There are many questions about the future of Italian aid, but the only certainty so far is that a woman will take the lead on the country’s development cooperation.
Italy’s new coalition government, announced on Sunday and led by Enrico Letta of the Democratic Party, have ministers from the left and right sitting in the Cabinet, a first since 1947.
Former European Union commissioner Emma Bonino, internationally known for her commitment to the fight for civil rights and against hunger, now heads the Ministry of Foreign Affairs, which currently manages official development assistance, while African-Italian Cécile Kyenge Kashetul is in charge of the Ministry for Integration, an agency without portfolio and an unclear mission but that could also play a part in the country’s international development policy.
Who will take the lead?
The architecture of Italian aid is yet to be designed. The previous government established an international cooperation and integration ministry that was supposed to direct and coordinate ODA, although the foreign affairs ministry retained core powers over policy.
On Sunday, the official list of ministries made no reference to international cooperation, only an integration ministry. Government sources however told Devex it is too early to say what mandate will be given to that ministry.
Before the vote, the aid community signed an appeal to Italian political parties to support a 10-point program, including appointing a high-level aid chief, ideally at the Cabinet level.
Emma Bonino
“Development cooperation is not a luxury,” Bonino said last October at the first Italian Forum for International Cooperation held in Milan, where the country’s new top diplomat stressed how crucial development cooperation is.
Speaking to an audience of development professionals, she summarized her vision, calling for a stronger link between humanitarian relief and development as well as greater investments in the area of law and democracy, seeing the enforcement of the rule of law as a means for achieving economic and social development.
Bonino also envisioned a more relevant place for Italy in the European Union’s development policy, which she referred to as “a little bit obsolete.”
“It is [also] not possible (…) to [have] projects funded by European countries that are not only incoherent, but in conflict [with one another],” she said.
“I have the idea that we continue to fund projects of a world that is not be there anymore, for needs and priorities that are not there anymore (…) We cannot do today the same things that were useful 30 years ago,” she said.
Bonino, 65, has been a leading figure in the Italian and international political scene since her first election as member of parliament for the Radical Party in 1976. She founded Food and Disarmament International and also headed Italian Parliamentarians against Hunger, an organization focused on increasing Italian contribution to development assistance.

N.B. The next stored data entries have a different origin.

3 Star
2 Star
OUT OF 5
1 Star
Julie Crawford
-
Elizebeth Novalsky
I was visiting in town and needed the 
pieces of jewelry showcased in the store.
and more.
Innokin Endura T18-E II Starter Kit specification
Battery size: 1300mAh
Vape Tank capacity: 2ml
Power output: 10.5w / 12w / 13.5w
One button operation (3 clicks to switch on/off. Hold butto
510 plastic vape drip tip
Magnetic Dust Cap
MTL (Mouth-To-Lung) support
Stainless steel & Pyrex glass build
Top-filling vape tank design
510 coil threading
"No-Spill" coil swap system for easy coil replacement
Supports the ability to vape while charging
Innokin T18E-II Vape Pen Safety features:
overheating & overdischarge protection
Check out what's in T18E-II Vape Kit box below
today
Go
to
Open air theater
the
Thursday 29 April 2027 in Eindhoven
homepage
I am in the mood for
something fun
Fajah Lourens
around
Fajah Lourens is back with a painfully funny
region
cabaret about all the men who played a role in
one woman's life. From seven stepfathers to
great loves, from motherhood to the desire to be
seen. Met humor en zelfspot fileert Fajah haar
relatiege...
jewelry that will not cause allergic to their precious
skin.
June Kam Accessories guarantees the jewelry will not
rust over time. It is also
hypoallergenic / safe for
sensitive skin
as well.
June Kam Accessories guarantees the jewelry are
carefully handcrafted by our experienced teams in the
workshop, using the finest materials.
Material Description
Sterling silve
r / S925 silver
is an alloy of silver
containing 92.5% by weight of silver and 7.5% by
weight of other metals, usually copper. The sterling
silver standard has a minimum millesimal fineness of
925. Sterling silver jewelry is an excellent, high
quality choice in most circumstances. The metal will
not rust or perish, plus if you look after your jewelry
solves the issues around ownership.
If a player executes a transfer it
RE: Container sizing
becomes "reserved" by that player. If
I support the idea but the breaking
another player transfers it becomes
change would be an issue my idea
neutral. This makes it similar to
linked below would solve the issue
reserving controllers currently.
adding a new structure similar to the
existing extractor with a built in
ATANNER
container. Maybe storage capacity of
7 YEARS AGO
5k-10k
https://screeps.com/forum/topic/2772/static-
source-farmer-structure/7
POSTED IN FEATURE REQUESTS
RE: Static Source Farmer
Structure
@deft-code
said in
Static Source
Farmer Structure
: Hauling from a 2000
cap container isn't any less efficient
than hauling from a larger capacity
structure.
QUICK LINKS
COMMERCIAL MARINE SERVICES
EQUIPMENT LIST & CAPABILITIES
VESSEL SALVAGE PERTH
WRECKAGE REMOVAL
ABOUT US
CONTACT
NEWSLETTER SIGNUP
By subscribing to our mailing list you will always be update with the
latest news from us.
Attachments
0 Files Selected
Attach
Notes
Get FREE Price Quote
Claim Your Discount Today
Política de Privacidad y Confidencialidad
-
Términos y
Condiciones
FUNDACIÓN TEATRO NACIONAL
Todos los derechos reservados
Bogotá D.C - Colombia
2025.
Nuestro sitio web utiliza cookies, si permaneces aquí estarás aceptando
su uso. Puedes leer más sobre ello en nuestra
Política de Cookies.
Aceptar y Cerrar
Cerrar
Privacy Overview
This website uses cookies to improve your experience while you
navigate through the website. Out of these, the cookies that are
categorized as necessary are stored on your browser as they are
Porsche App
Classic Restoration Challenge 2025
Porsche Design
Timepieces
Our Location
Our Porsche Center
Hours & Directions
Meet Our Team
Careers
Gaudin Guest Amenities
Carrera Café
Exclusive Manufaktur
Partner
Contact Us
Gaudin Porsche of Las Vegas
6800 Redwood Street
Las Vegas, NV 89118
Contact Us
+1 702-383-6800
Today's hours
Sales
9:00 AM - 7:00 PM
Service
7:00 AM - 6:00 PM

Italy’s new foreign minister has promoted international campaigns for the protection of human rights worldwide, taken part in humanitarian interventions and peace processes, and helped establish the International Criminal Court. In 1995, after serving as member of the European Parliament, Bonino was appointed the first EU commissioner for humanitarian aid. She headed the European Community Humanitarian Office, which was created three years earlier.
A co-founder of No Peace without Justice, Bonino serves in the board of many internationally known organizations such as the International Crisis Group, Open Society Initiative for Europe, European Council on Foreign Relations and Istituto Affari Internazionali.
Cécile Kyenge Kashetu
Born in the Democratic Republic of Congo, Cécile Kyenge Kashetu arrived in Italy in 1983. The 49-year-old ophthalmologist began her political career in 2004, when she was first elected to a local government position by the Democratic Party and later supervised an Italian development project to train health professionals in her native Congo.
A champion of migrants’ rights, she has pushed for programs to grant citizenship to immigrants. Kyenge is the president of the intercultural association DAWA and the group Giù le Frontiere as well as collaborates with the Center for International Political Studies.
Before being appointed minister for integration, she focused her electoral campaign on the idea of “codevelopment.” Kyenge believes that is possible to find new ways to link integration and international cooperation, exploiting the potential of migration to trigger development in the countries of origin as well as of destination.